1 zl uczciwi płacą 0,45 zł to cwaniak niech rwie sam jak chytry,20 lat temu tyle placili albo wiecej
Z tego co pamiętam - 20-30 lat temu dobry rwacz miał ok. 100-120 kg za dzień pracy (ok. 10 godz.) Nie wiem jak teraz, ale jak płacą 0,80 zł/kg to 80-100 zł za dniówkę to bardzo mało. Komu to się opłaca ? Pośrednikom to wiem.
Czyli ty idziesz? Jak byłbyś mądry to byś nie dyskutował, wiedziałbyś że nikt nie będzie zrywał za 50 gr, ani rwaczowi ani tym bardziej sadownikowi się to nie opłaca.
Drogi praktyku, obecnie właściciel sadu może sprzedać owoce za śmieszne grosze i jakby tego było mało, nie ma chętnych do pracy. Co mu teraz, w tej konkretnej sytuacji, z owocami, które zaraz nie będą się do niczego nadawały, proponujesz? Widzisz same problemy, a gdzie rozwiązania?

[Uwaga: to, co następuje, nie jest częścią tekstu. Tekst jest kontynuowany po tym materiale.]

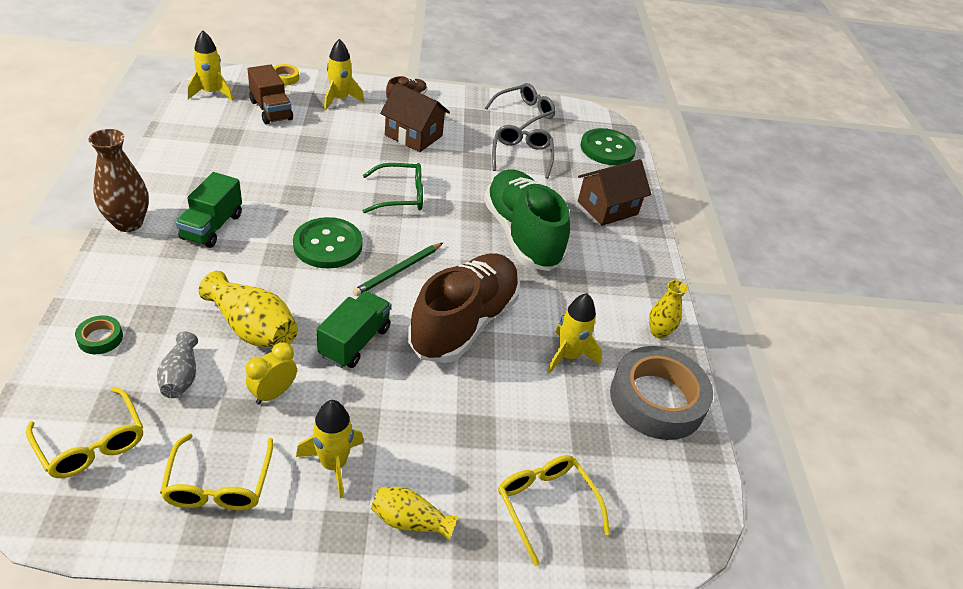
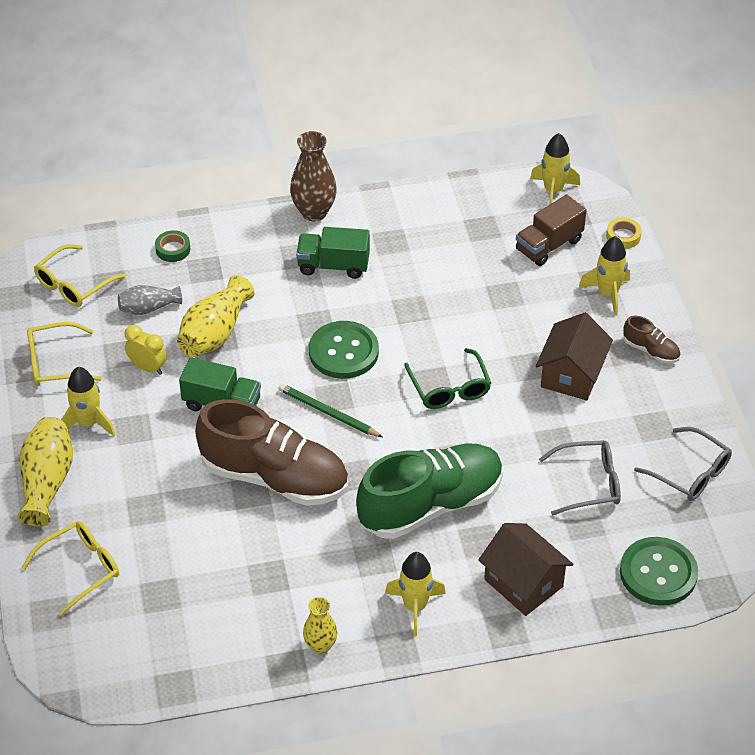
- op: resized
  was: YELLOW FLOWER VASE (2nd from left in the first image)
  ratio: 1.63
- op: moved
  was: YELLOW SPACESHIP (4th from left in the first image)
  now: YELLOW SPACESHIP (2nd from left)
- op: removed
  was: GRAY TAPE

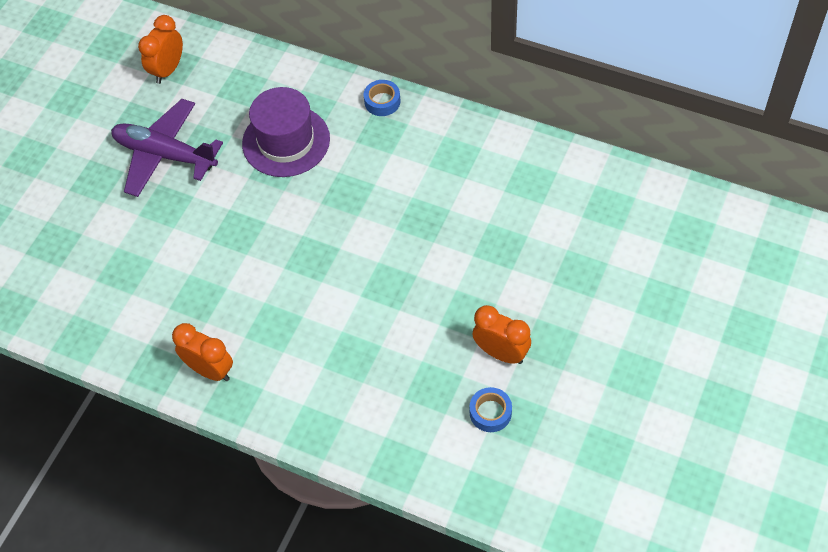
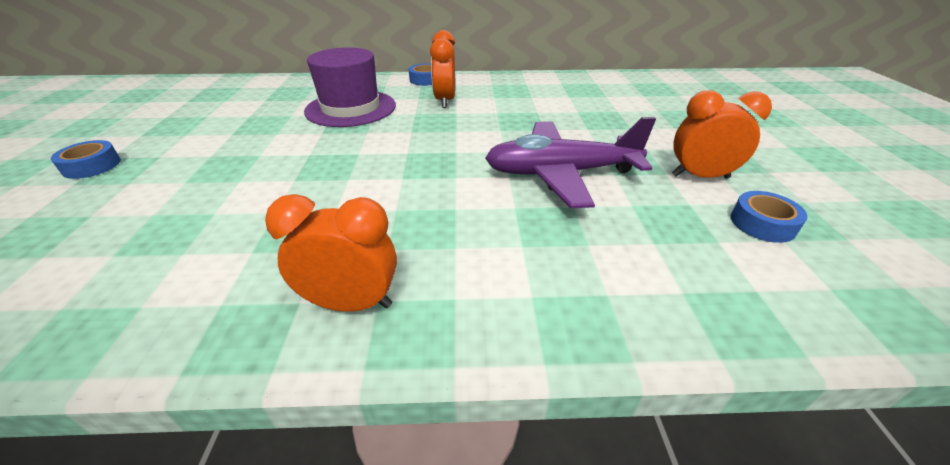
- op: moved
  was: VIOLET TOY PLANE
- op: moved
  was: ORANGE CLOCK (1st from left in the first image)
  now: ORANGE CLOCK (2nd from left)
- op: added
  now: COBALT TAPE (1st from left)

Dzbanie,otrzasarka to to samo co kombajn...Weremczuk czy inne...niejestes sadownikiem tylko wyzyskiwaczem...hoooja kogos obchodzą twoje koszty.Baranie za takie pieniadze sie wisni nieodwozi do skupu tylko zostaja na drzewach przez takich jak ty sa takie ceny..Suke bys gnal do Warszawy za 10 zl ...i z g o o wna serek zrobił...
Lamusie oby takich wyzyskiwaczy bylo jak najmniej,za 45 gr to nawet bym cie nieopluł,cipo życiowa...na krzywdzie biednych ludzi chcesz sie dorobić?....
W sumie to nie wychodzi, tylko jest.
Faktem są niskie ceny skupu i to od lat.
Pytanie proste
Dlaczego sadownicy coraz większe obszary sądzą różnych drzew owocowych( nie wiedzą co czynią?
Sądzę ,że doskonale są w tym co robią rozeznani
To prawds , organizowac sie sadownicy powinni ale jest to mozliwe w cywillizowanym kraju ,gdzie rzadzi prawo ,a nie mafia
Dokładnie. Dobrze że pomogłeś. Czasem trzeba. To też człowiek.